------ Data to examine ------

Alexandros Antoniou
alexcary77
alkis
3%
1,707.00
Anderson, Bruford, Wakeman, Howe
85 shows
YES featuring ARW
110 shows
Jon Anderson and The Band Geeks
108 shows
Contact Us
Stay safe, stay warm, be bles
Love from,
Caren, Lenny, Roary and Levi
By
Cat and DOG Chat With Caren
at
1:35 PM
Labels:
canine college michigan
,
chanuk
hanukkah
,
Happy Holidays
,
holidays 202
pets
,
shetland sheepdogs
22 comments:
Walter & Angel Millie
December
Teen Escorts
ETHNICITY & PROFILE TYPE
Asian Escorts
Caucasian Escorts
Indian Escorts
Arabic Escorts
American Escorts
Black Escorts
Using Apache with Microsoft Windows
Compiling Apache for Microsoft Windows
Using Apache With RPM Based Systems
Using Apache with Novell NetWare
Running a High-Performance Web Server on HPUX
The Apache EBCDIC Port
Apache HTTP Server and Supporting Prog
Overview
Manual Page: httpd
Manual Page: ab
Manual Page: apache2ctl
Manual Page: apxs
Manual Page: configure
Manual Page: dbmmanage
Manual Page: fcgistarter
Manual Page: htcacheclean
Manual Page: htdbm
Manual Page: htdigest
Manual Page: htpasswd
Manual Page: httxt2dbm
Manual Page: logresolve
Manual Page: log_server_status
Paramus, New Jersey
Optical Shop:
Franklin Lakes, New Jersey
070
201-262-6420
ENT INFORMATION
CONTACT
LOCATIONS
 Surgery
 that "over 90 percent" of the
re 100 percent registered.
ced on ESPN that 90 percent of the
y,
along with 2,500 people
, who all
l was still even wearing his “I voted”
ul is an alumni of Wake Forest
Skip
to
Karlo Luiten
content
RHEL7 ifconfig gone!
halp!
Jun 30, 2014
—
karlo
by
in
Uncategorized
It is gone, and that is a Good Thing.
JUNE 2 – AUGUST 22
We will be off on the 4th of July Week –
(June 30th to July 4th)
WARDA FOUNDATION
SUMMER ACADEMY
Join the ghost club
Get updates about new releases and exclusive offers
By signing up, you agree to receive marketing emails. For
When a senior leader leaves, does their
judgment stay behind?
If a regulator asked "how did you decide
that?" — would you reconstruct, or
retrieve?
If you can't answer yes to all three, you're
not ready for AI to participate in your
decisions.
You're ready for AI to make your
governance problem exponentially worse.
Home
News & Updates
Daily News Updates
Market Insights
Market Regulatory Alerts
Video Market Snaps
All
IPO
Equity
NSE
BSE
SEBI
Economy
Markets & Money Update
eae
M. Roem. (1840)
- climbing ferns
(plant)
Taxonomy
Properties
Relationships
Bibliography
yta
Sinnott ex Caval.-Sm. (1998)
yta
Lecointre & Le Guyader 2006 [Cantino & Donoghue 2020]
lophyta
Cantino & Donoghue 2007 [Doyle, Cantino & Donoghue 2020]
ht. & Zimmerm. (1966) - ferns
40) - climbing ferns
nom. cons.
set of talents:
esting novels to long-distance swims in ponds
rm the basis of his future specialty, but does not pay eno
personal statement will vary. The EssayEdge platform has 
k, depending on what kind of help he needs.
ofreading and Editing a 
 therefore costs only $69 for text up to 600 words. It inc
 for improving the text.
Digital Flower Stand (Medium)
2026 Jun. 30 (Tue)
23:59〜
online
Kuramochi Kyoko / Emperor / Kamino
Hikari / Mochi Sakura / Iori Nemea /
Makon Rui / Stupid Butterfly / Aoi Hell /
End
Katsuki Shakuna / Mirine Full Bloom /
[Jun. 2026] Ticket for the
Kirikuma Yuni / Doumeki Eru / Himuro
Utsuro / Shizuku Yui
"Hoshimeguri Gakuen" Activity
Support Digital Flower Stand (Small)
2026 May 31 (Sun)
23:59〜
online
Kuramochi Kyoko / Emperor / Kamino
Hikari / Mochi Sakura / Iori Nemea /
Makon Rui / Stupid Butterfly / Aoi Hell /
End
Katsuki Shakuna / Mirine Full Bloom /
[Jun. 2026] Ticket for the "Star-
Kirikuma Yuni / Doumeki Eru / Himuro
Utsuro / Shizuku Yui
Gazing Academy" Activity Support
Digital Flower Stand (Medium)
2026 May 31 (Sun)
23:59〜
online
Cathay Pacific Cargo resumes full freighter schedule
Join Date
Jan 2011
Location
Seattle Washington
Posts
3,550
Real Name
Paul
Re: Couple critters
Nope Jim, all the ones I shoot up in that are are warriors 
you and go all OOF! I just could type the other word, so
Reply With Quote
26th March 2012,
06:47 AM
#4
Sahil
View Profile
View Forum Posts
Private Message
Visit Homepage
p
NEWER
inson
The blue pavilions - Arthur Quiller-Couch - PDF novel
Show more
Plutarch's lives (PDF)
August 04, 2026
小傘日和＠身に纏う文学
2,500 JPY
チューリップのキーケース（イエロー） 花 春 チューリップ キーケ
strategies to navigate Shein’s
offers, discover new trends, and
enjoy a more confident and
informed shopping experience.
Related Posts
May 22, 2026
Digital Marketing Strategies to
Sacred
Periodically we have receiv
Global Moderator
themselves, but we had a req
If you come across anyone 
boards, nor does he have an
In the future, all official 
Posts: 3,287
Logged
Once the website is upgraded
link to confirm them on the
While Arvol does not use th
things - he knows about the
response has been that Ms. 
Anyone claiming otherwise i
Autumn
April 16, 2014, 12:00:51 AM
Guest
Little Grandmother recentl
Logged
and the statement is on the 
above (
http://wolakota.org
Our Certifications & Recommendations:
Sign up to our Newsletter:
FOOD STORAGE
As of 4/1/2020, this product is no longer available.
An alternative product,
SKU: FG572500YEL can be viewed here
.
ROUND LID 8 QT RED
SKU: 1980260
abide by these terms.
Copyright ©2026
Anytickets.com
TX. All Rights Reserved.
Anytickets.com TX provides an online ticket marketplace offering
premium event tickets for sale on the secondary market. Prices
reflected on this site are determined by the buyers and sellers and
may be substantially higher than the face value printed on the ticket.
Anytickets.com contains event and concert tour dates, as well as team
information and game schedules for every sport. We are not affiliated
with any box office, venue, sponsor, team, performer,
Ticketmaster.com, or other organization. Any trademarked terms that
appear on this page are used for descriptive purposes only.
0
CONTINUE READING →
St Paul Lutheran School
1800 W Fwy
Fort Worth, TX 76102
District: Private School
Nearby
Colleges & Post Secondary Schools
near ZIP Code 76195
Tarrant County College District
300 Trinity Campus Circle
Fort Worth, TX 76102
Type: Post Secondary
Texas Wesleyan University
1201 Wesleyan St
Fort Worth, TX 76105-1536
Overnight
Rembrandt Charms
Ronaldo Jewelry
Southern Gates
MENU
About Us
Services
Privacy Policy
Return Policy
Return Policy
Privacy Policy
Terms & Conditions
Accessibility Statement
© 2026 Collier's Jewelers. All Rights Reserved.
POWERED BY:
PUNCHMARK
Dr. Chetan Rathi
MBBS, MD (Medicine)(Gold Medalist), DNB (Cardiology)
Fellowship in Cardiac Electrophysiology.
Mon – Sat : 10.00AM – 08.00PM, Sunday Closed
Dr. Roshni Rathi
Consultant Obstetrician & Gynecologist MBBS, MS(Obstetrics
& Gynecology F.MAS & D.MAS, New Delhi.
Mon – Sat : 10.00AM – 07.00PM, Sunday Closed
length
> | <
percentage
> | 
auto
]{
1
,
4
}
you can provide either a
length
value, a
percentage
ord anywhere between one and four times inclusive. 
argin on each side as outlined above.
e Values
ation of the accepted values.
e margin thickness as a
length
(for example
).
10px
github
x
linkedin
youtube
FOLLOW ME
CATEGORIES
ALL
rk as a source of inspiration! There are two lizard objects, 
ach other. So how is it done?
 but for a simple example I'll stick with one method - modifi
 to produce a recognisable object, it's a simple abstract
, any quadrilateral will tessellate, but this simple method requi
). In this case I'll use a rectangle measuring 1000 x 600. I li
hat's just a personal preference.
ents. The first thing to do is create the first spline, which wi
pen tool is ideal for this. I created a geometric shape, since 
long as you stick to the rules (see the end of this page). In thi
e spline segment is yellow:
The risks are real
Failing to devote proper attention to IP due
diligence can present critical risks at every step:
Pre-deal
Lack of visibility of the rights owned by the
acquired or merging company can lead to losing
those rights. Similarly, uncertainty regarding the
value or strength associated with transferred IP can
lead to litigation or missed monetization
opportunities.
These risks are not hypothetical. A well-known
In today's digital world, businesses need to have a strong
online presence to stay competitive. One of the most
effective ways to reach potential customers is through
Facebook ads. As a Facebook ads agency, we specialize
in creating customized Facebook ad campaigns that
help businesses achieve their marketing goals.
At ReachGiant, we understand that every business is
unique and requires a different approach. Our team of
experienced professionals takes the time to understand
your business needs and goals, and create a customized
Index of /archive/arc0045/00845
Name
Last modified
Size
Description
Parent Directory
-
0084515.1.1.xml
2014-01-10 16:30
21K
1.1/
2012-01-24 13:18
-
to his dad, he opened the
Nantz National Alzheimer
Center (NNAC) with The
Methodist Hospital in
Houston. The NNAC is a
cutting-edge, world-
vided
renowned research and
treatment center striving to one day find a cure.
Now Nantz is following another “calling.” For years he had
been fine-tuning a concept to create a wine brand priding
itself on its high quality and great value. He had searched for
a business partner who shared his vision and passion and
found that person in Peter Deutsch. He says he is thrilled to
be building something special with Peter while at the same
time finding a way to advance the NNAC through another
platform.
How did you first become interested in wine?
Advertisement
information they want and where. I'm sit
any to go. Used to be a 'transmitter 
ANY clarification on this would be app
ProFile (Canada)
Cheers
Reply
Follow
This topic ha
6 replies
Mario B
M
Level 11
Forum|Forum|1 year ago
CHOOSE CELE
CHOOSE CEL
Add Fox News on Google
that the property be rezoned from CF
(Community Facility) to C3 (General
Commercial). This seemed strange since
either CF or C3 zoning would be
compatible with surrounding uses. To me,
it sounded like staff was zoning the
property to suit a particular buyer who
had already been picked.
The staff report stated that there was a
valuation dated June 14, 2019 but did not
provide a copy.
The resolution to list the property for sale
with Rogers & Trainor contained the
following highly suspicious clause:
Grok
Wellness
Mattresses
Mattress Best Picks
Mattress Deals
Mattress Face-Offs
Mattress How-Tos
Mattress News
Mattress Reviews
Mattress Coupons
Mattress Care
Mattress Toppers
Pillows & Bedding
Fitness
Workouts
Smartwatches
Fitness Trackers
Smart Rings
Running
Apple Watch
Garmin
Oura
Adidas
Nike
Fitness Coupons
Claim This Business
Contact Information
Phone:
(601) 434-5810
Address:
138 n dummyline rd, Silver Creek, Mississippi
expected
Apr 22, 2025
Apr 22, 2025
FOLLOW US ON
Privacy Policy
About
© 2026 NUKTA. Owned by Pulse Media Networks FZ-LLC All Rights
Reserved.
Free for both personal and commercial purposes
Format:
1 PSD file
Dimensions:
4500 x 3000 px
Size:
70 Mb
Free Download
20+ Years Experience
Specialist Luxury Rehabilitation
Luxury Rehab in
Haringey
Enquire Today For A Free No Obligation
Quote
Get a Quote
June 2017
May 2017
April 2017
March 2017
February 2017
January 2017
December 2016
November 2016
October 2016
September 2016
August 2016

------

Aim of the task - Starting with the first line of the listing and going on through the line with "American Escorts", switch "shows" to "concerts". Give those lines again with everything else unchanged.

Finished exercise -
Alexandros Antoniou
alexcary77
alkis
3%
1,707.00
Anderson, Bruford, Wakeman, Howe
85 concerts
YES featuring ARW
110 concerts
Jon Anderson and The Band Geeks
108 concerts
Contact Us
Stay safe, stay warm, be bles
Love from,
Caren, Lenny, Roary and Levi
By
Cat and DOG Chat With Caren
at
1:35 PM
Labels:
canine college michigan
,
chanuk
hanukkah
,
Happy Holidays
,
holidays 202
pets
,
shetland sheepdogs
22 comments:
Walter & Angel Millie
December
Teen Escorts
ETHNICITY & PROFILE TYPE
Asian Escorts
Caucasian Escorts
Indian Escorts
Arabic Escorts
American Escorts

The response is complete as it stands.